The input START

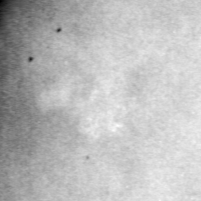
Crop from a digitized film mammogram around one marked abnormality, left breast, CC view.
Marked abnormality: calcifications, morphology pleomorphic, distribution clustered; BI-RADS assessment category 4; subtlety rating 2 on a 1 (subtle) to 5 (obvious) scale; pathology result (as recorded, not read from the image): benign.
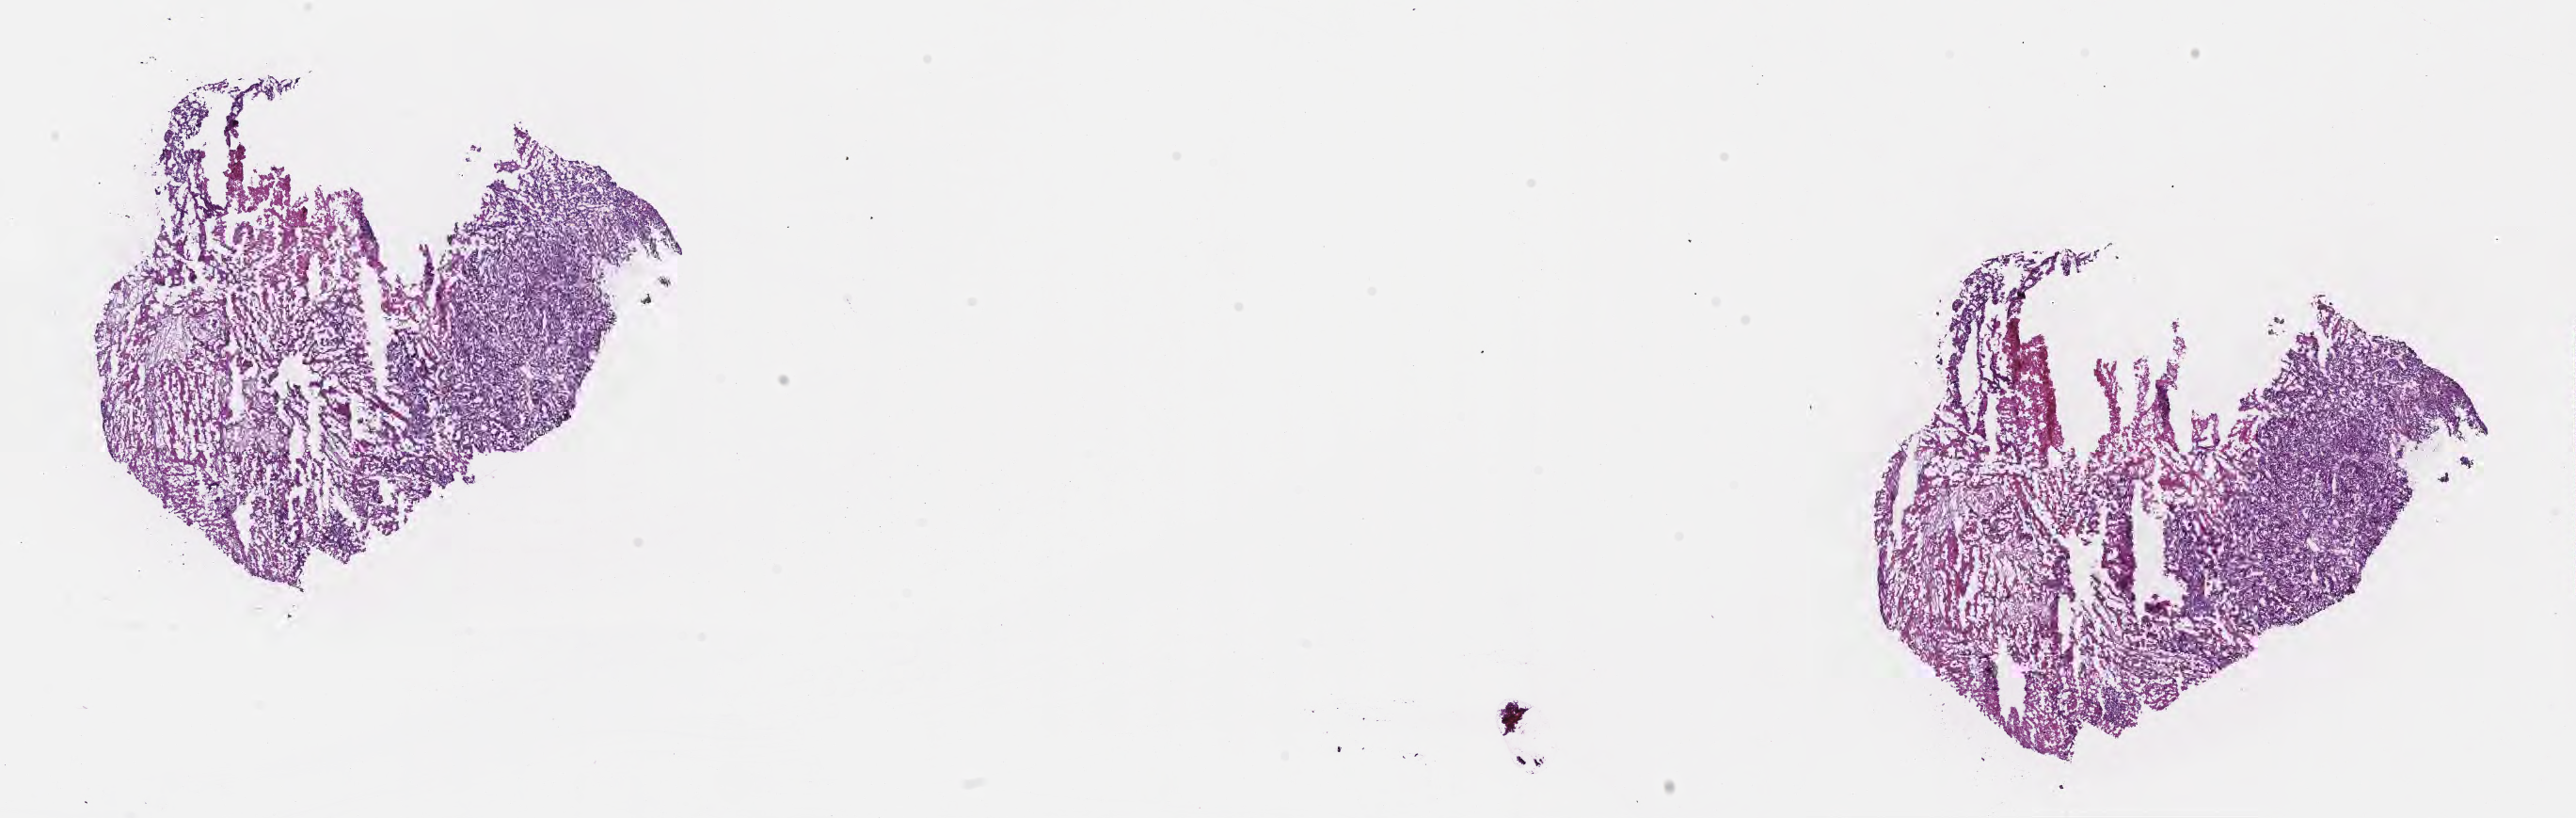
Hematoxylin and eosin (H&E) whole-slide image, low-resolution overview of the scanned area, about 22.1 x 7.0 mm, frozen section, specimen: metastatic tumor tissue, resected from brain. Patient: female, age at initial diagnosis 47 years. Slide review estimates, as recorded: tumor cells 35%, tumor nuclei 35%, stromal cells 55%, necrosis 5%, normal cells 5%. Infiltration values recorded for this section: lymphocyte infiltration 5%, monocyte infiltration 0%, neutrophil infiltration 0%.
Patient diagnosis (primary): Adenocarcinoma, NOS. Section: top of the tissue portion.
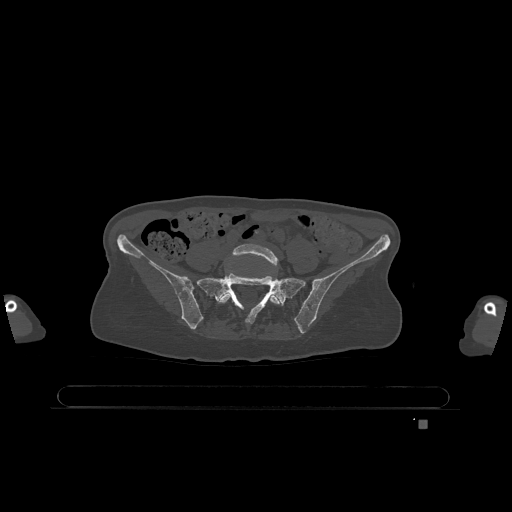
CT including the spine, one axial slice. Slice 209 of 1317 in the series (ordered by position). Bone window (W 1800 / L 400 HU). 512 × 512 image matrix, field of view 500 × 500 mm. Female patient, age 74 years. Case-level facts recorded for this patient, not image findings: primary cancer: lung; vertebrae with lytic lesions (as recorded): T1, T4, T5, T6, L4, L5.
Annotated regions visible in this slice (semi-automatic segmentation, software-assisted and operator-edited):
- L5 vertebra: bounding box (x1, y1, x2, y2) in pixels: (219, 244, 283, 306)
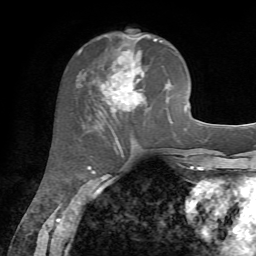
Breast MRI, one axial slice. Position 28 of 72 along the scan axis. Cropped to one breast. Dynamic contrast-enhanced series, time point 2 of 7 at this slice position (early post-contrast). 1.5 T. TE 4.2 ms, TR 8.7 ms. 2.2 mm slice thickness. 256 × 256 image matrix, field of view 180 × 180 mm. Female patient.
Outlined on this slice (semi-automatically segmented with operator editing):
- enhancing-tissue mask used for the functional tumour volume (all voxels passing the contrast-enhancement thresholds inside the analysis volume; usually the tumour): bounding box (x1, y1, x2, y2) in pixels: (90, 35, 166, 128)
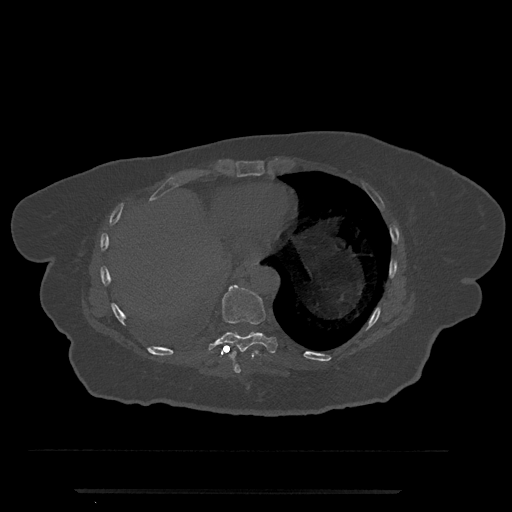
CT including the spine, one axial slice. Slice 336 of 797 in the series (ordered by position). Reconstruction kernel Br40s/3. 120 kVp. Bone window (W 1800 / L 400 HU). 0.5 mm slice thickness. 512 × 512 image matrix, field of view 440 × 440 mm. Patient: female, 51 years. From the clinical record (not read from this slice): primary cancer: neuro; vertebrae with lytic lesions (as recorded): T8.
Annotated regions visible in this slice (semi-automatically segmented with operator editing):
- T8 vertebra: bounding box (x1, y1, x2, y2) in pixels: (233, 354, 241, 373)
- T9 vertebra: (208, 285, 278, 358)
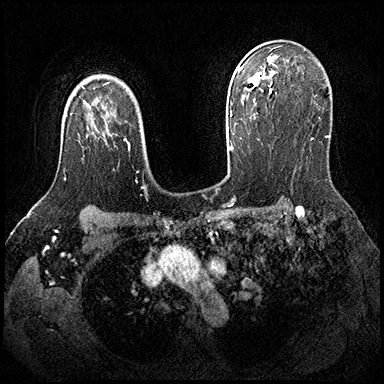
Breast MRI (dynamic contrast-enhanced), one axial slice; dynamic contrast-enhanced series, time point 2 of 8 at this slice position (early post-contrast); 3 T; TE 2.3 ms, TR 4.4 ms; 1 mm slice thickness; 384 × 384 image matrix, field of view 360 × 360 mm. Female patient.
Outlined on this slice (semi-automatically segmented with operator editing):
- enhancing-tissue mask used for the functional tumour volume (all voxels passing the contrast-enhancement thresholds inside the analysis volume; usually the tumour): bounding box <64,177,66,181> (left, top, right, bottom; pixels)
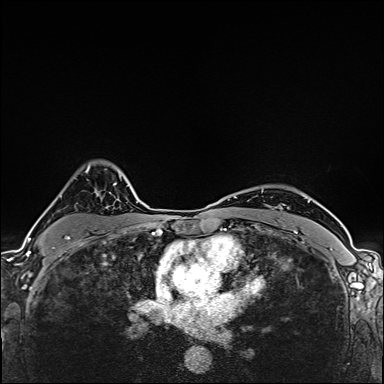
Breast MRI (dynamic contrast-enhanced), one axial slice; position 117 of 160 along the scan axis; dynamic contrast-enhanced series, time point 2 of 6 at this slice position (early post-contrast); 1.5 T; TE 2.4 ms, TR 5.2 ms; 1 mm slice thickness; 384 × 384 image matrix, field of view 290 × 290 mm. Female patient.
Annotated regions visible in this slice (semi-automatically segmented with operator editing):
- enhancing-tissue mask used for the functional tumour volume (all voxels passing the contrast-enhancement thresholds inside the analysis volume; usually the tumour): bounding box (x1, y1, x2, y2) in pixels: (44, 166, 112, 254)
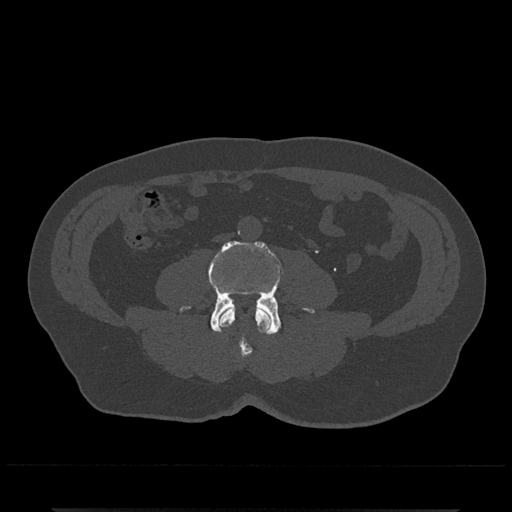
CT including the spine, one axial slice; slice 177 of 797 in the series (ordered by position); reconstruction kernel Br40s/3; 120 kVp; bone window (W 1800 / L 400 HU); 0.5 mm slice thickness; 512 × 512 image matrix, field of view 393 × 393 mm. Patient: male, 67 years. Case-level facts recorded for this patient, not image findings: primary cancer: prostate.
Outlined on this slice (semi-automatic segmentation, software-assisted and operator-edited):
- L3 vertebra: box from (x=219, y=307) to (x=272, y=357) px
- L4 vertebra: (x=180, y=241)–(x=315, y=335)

The input END

Repeat word for word the lines running from the line containing "on this slice (semi-automatic segmentation, software-assisted" to the end of the entries above, inclusive.

Outlined on this slice (semi-automatic segmentation, software-assisted and operator-edited):
- L3 vertebra: box from (x=219, y=307) to (x=272, y=357) px
- L4 vertebra: (x=180, y=241)–(x=315, y=335)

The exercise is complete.